According to investigators, Rosebush ditched the pickup in Kochville Township shortly after the shooting, then stole an AID Construction Equipment pickup truck, MLive reported.
Police later found the business’s abandoned truck in a Home Depot parking lot in Flint, and learned that Rosebush caught a ride with someone from there, according to WJRT.
His ride dropped him off in the town of Burton, where he walked to a nearby Speedway gas station and stole a white commercial van.
About 30 minutes later, Shiawassee County Sheriff’s Detective Lieutenant Scott Shenk spotted the van pulling off of Interstate 69 at the Woodbury Road exit, and followed the suspect into Woodhull Township, MLive reported.
Rosebush stopped the van between Braden Road and Lansing Road, then got out and pointed a handgun at the lieutenant.
Lt. Shenk immediately fired two rounds, striking Rosebush once in the face, MLive reported.
He was treated for his wound at a hospital in Lansing.

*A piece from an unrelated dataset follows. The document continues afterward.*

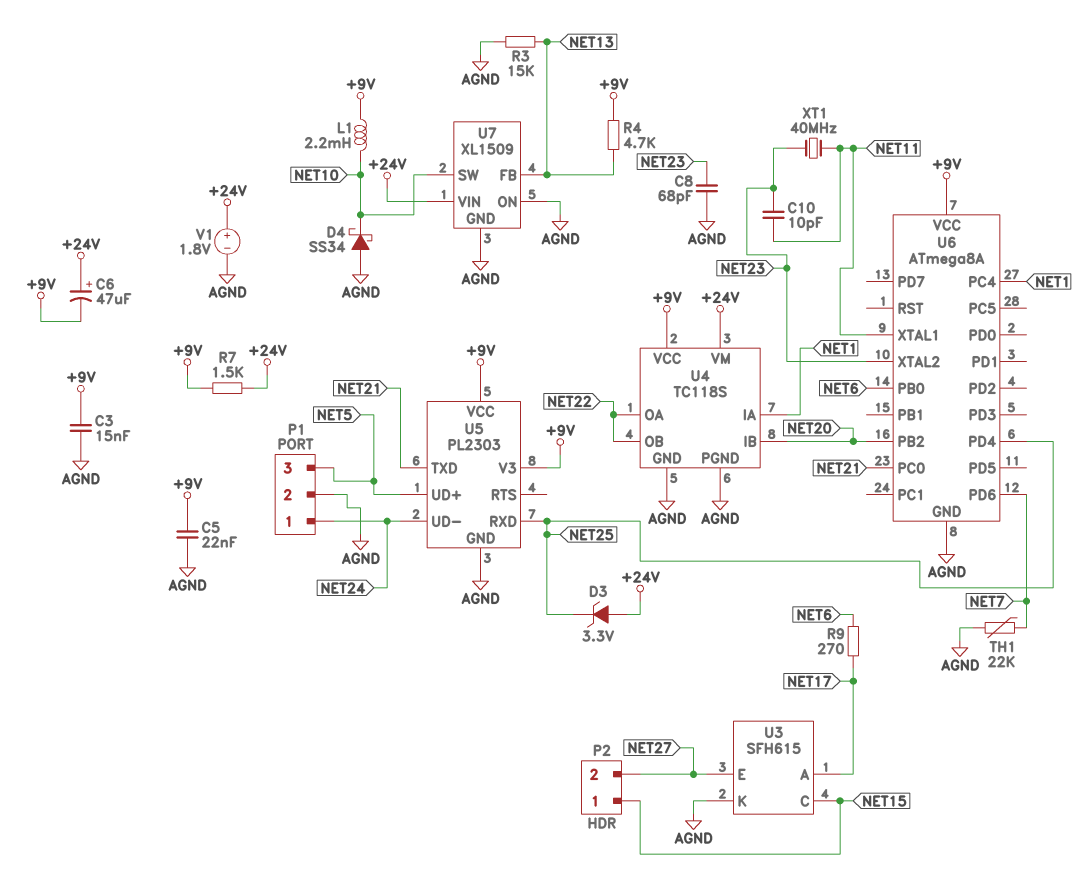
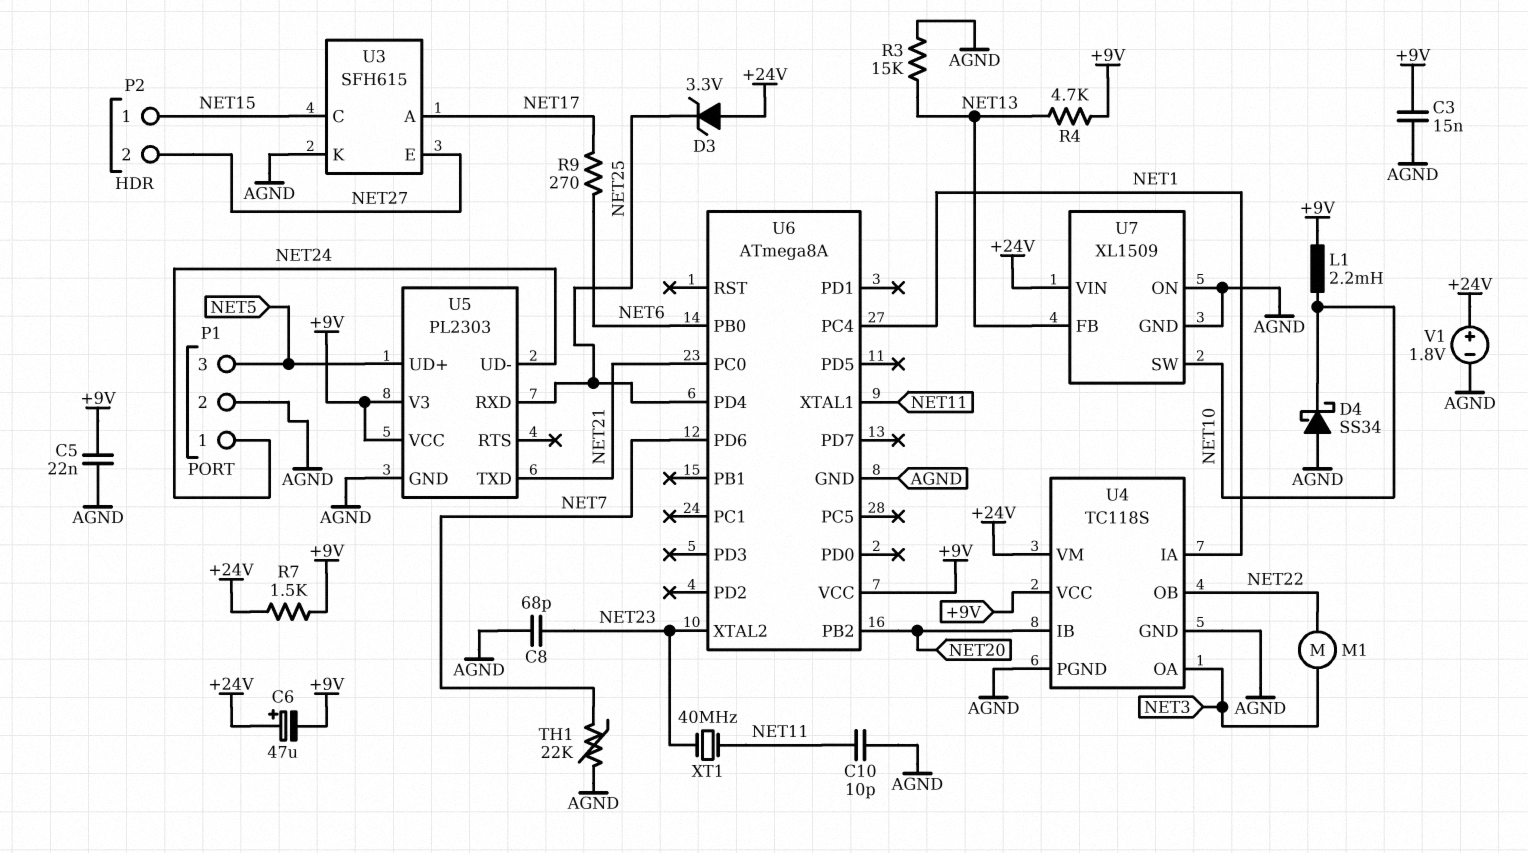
C10: 10pF (NET11, NET23) -> 10pF (AGND, NET11)
M1: none -> motor (NET3, NET22)
U4 pin OA: NET22 -> NET3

While hospitalized, he agreed to speak with Michigan State Police Detective Sergeant David Rivard, and provided a recorded confession, MLive reported.
In the recording, which was played during the hearing, Rosebush cried and said he has been in an out of prison for more than a decade.
He said that he began receiving notices that he would be arrested if he didn’t pay the money he owed to the court, so he decided to abscond from probation.
“I already did a decade,” he said through sobs. “Anyway, I stole somebody’s car. I cut my tethers off and I ran for it.”
Rosebush said he hid out in his sister’s camper for a while, and that he eventually stole a .380 handgun from inside the center console of someone’s vehicle.
He told Sgt. Rivard that he came across the white Dodge Ram and found the keys inside, so he stole it and took off to McDonald’s.
“I went to get McDonald’s and forgot to turn on my headlights,” Rosebush said. “That’s why he stopped me. I went to a gas station to get a beer as I was eating McDonald's. I know I shouldn’t have been drinking and driving, but it was only one Pabst.”
Rosebush admitted that he shot Officer Koenig almost immediately upon contact, and that he didn’t even give the officer the opportunity to say anything to him.
“I didn’t give him time,” he said. “I shot him point blank in the face…twice...I can still see the man.”
Later during the interview, Sgt. Rivard told Rosebush that Officer Koenig was hospitalized in serious condition.
“He didn’t die?” he asked the sergeant, breaking down into tears. “Oh my god. Oh my god. It’s gonna be so much worse.”
After the recording played in court, the judge granted prosecution’s request to add two more counts to the litany of charges against Rosebush.
He now faces a total of 28 charges, including two counts of assault with intent to murder.
If convicted, Rosebush faces up to life in prison.
The longtime felon has been convicted of over a dozen crimes in the past, 10 of which landed him in prison, MLive reported.
Rosebush’s history with the Michigan Department of Corrections began in July of 2010, when he was convicted of three counts of breaking and entering, according to MDOC records.
He was sentenced for assaulting/resisting/obstructing a peace officer in 2012, and racked up new convictions for larceny and two counts of stealing or retaining a financial transaction device without consent in 2013.
The most recent sentence came in March of 2016, when a Tuscola County judge sentenced him to prison for two to 15 years for assaulting or obstructing a public officer and two counts of stealing or retaining a financial transaction device without consent, according MDOC records.
The MDOC turned him lose on parole in April of 2018, and placed him on electronic monitoring.
By Jan. 3, he’d cut off his monitoring device and absconded from supervision, MLive reported.
He also became the prime suspect in a slew of vehicle thefts in Marlette and Vassar around the same time frame.